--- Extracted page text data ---
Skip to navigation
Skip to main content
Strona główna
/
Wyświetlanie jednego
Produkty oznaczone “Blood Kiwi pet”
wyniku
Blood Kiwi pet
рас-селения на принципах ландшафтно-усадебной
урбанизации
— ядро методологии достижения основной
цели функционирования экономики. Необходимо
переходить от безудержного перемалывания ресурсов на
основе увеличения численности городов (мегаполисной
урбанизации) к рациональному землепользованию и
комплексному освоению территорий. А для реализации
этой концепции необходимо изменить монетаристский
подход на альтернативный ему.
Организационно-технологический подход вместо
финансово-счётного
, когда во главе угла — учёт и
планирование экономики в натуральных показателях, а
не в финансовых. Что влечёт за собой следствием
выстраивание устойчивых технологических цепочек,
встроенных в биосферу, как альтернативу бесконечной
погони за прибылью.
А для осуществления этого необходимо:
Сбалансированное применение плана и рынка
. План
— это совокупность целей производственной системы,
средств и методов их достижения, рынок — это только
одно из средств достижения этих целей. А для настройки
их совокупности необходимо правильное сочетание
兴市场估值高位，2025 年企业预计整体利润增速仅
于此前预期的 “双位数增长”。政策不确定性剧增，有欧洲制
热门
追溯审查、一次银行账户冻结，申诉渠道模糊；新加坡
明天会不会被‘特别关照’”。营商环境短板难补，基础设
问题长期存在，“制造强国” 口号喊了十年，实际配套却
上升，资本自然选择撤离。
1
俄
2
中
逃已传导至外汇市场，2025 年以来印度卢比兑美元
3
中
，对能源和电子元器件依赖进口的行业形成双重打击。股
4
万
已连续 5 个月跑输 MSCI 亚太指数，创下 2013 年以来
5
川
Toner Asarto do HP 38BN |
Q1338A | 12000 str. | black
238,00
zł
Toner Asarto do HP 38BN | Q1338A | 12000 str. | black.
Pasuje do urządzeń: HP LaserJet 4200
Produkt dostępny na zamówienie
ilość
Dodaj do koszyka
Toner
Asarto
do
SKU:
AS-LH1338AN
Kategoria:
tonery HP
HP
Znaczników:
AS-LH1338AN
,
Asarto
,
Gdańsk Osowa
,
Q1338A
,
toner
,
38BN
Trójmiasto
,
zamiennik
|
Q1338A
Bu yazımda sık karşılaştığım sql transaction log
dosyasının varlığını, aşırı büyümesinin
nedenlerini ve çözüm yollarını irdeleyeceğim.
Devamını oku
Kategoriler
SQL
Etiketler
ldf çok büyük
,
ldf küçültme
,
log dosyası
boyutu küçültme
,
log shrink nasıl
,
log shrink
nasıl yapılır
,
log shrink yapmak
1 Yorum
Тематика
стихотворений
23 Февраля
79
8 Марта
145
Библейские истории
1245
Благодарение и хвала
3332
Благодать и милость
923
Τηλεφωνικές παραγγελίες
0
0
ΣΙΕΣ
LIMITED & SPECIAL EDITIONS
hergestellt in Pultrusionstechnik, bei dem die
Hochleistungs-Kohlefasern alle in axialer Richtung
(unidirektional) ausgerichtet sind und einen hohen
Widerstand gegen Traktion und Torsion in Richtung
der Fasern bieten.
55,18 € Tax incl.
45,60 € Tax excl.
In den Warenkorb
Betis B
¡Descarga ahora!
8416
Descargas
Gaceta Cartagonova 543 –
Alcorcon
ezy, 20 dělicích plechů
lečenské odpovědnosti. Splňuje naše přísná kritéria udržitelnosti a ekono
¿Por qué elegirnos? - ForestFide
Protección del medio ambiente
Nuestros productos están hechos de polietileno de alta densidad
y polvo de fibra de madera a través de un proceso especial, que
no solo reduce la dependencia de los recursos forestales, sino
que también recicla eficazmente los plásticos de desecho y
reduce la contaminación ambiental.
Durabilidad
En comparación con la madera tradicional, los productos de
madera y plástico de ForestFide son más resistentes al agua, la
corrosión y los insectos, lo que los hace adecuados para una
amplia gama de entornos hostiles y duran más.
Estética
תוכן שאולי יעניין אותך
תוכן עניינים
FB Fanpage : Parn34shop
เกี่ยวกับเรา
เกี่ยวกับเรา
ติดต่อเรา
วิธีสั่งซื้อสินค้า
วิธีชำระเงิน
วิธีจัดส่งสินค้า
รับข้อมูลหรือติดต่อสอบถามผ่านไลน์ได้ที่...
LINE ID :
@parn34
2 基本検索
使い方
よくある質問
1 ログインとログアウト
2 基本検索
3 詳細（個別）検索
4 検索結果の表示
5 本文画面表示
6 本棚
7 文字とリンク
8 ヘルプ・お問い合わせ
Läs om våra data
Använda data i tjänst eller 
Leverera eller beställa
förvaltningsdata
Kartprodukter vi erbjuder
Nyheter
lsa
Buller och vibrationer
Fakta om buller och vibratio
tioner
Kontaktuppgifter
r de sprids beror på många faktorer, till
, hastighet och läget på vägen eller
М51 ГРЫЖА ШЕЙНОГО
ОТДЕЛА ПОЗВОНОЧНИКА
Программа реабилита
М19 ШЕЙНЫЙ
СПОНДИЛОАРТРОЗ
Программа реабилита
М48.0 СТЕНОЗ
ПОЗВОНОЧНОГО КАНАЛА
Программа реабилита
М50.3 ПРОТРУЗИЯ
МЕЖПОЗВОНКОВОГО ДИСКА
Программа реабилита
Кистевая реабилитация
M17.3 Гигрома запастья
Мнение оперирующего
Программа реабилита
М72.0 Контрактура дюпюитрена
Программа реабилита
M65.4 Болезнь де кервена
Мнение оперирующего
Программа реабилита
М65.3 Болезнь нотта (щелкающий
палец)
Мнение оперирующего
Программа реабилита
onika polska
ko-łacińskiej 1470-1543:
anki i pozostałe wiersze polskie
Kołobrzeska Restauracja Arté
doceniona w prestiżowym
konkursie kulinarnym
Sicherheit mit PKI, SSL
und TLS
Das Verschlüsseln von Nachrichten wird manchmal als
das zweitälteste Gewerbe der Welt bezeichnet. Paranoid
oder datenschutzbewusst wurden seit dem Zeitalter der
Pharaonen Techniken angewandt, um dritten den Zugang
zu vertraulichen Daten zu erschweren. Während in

--- WHAT YOU WILL DO ---
Of the lines above, retype only those from the line containing "วิธีสั่งซื้อสินค้า" through the line containing "M17.3 Гигрома запастья", including both, exactly.

--- WRITTEN SOLUTION ---
วิธีสั่งซื้อสินค้า
วิธีชำระเงิน
วิธีจัดส่งสินค้า
รับข้อมูลหรือติดต่อสอบถามผ่านไลน์ได้ที่...
LINE ID :
@parn34
2 基本検索
使い方
よくある質問
1 ログインとログアウト
2 基本検索
3 詳細（個別）検索
4 検索結果の表示
5 本文画面表示
6 本棚
7 文字とリンク
8 ヘルプ・お問い合わせ
Läs om våra data
Använda data i tjänst eller 
Leverera eller beställa
förvaltningsdata
Kartprodukter vi erbjuder
Nyheter
lsa
Buller och vibrationer
Fakta om buller och vibratio
tioner
Kontaktuppgifter
r de sprids beror på många faktorer, till
, hastighet och läget på vägen eller
М51 ГРЫЖА ШЕЙНОГО
ОТДЕЛА ПОЗВОНОЧНИКА
Программа реабилита
М19 ШЕЙНЫЙ
СПОНДИЛОАРТРОЗ
Программа реабилита
М48.0 СТЕНОЗ
ПОЗВОНОЧНОГО КАНАЛА
Программа реабилита
М50.3 ПРОТРУЗИЯ
МЕЖПОЗВОНКОВОГО ДИСКА
Программа реабилита
Кистевая реабилитация
M17.3 Гигрома запастья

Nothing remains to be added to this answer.